The problem: Extract every line from the items below that contains the string "true".

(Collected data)

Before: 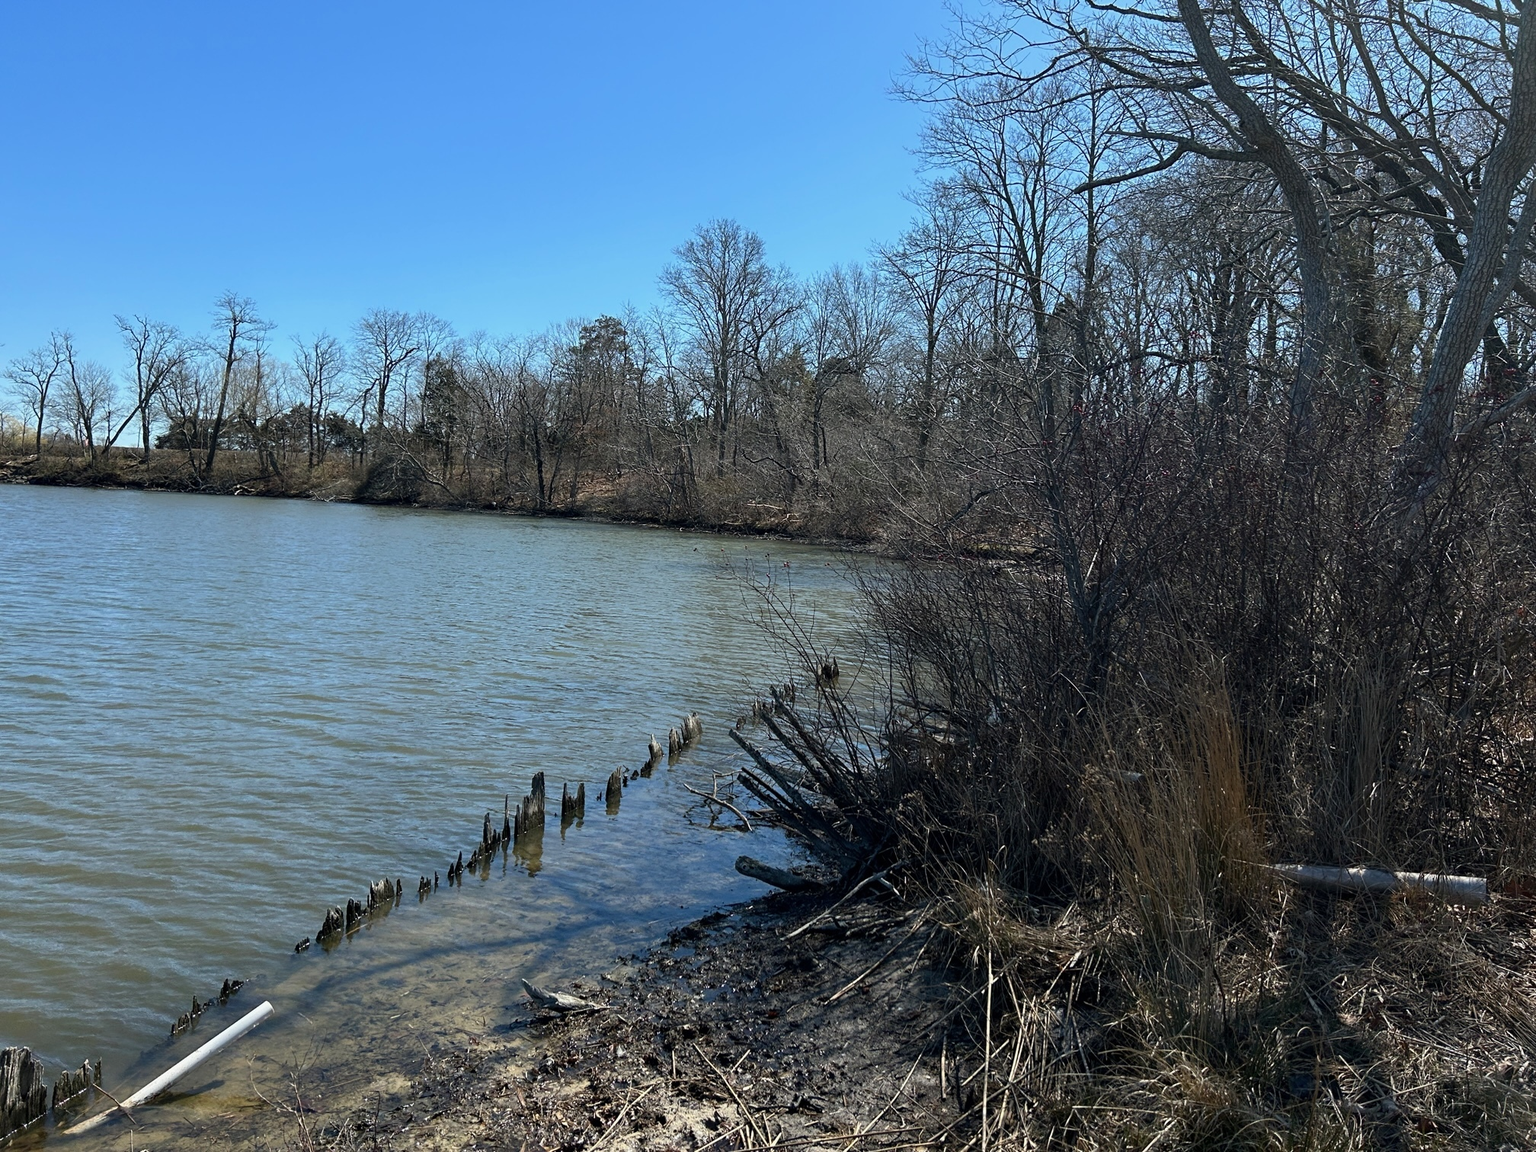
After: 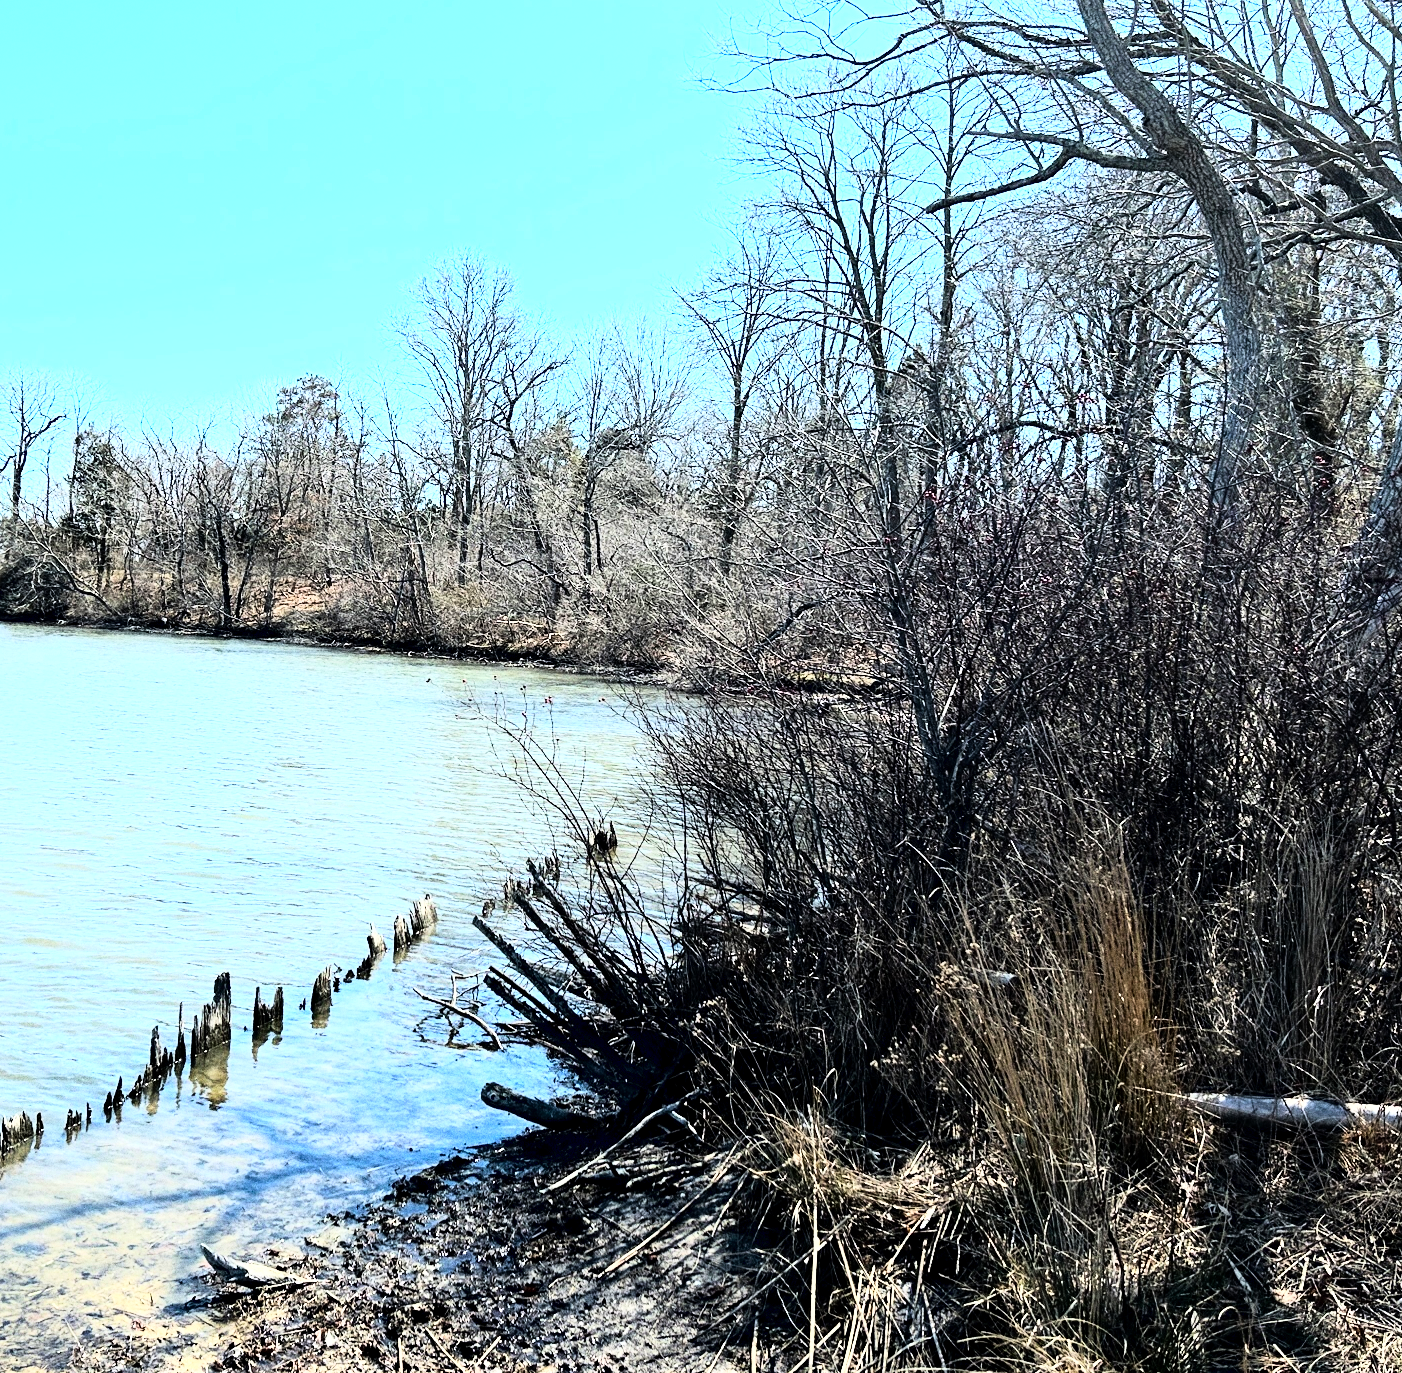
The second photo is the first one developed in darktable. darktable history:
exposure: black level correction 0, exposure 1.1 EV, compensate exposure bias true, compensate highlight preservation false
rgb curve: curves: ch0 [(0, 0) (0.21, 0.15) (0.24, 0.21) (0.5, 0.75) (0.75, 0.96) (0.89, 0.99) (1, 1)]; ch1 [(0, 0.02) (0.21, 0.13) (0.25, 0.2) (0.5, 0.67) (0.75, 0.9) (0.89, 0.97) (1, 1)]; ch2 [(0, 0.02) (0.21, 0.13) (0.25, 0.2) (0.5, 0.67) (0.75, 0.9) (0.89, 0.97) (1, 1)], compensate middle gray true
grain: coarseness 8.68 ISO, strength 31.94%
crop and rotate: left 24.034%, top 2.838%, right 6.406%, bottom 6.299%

...

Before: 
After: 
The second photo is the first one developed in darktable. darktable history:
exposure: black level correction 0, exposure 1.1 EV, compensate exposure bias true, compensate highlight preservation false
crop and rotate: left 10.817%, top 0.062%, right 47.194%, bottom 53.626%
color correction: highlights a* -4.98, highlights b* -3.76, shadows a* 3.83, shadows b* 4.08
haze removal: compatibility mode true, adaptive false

--

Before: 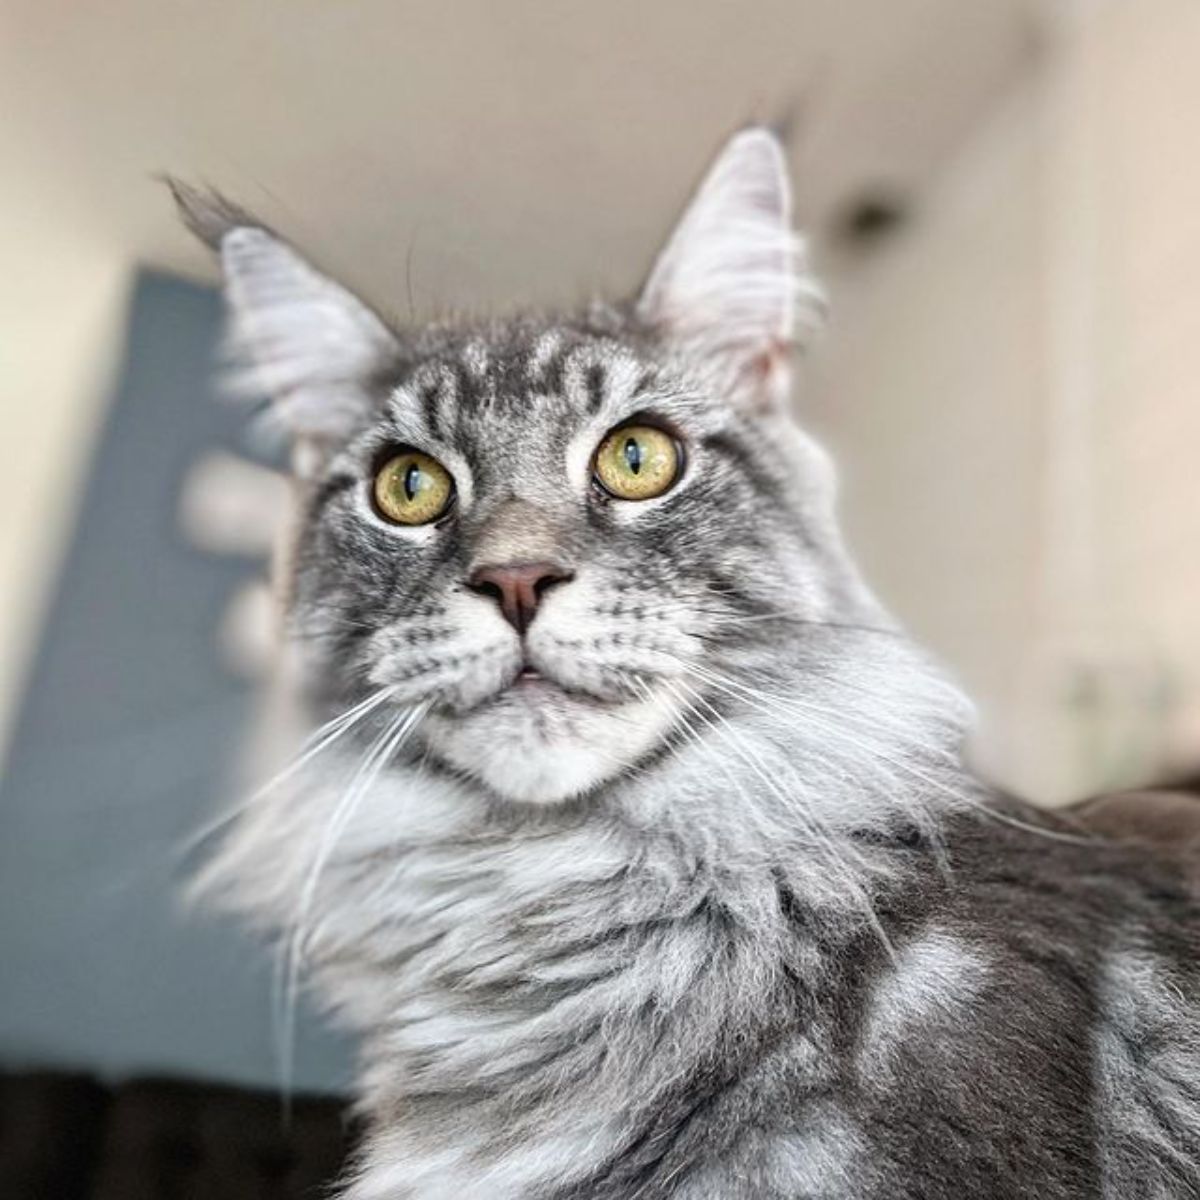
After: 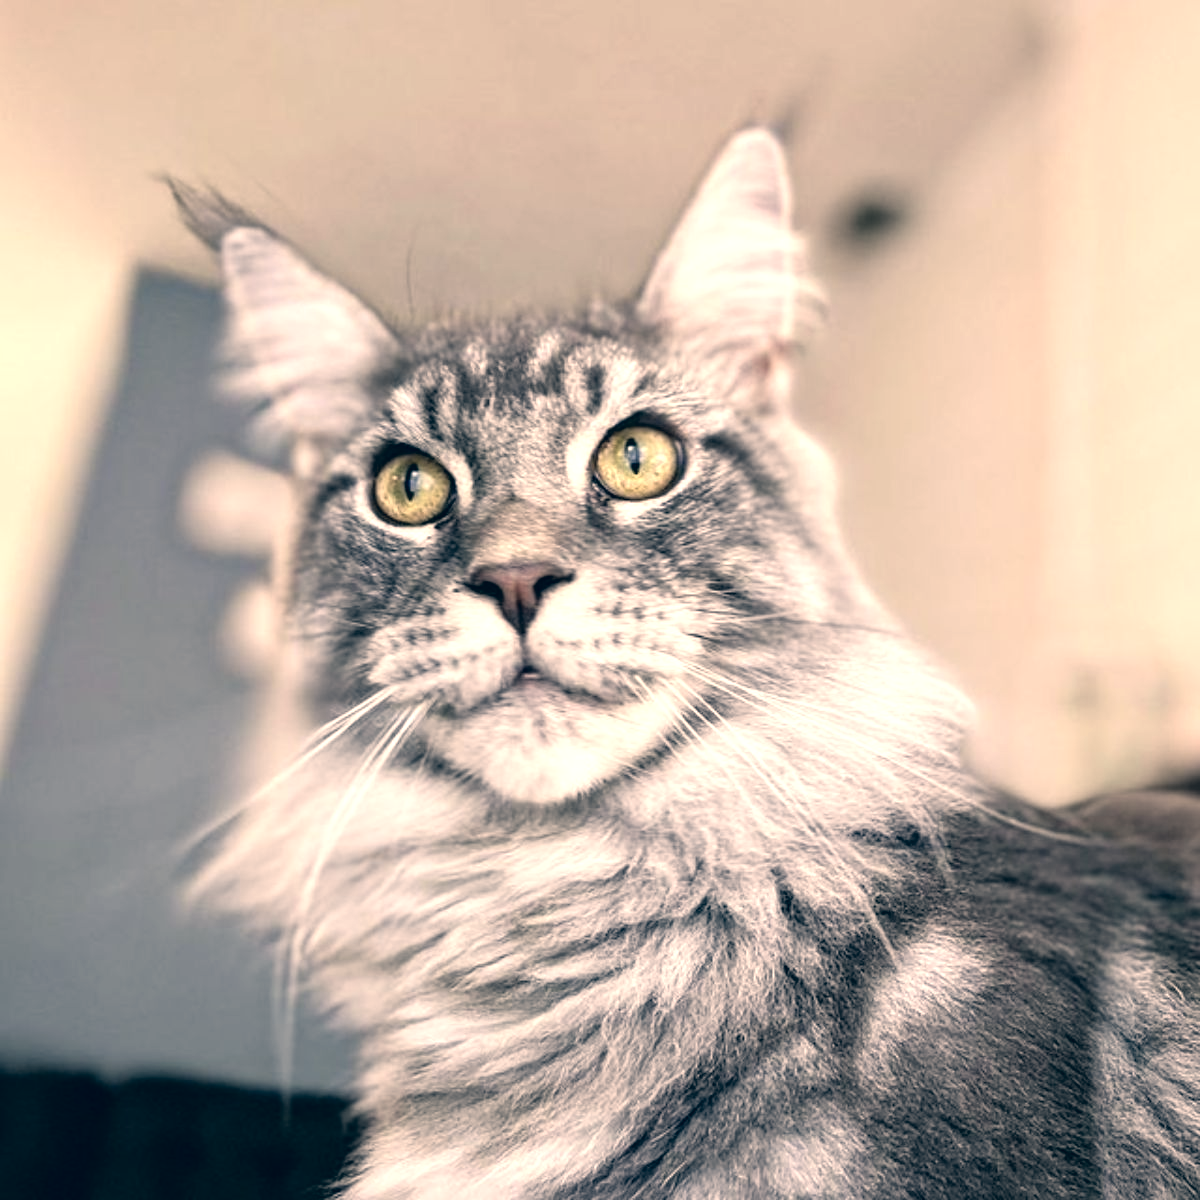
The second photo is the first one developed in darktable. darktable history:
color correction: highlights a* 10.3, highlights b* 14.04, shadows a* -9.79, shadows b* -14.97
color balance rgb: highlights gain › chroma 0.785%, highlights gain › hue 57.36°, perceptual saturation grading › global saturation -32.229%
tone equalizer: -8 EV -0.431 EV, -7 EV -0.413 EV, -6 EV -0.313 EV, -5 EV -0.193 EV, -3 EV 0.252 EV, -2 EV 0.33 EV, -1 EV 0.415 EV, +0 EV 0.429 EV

Output below:
exposure: black level correction 0, exposure 1.1 EV, compensate exposure bias true, compensate highlight preservation false
rgb curve: curves: ch0 [(0, 0) (0.21, 0.15) (0.24, 0.21) (0.5, 0.75) (0.75, 0.96) (0.89, 0.99) (1, 1)]; ch1 [(0, 0.02) (0.21, 0.13) (0.25, 0.2) (0.5, 0.67) (0.75, 0.9) (0.89, 0.97) (1, 1)]; ch2 [(0, 0.02) (0.21, 0.13) (0.25, 0.2) (0.5, 0.67) (0.75, 0.9) (0.89, 0.97) (1, 1)], compensate middle gray true
exposure: black level correction 0, exposure 1.1 EV, compensate exposure bias true, compensate highlight preservation false
haze removal: compatibility mode true, adaptive false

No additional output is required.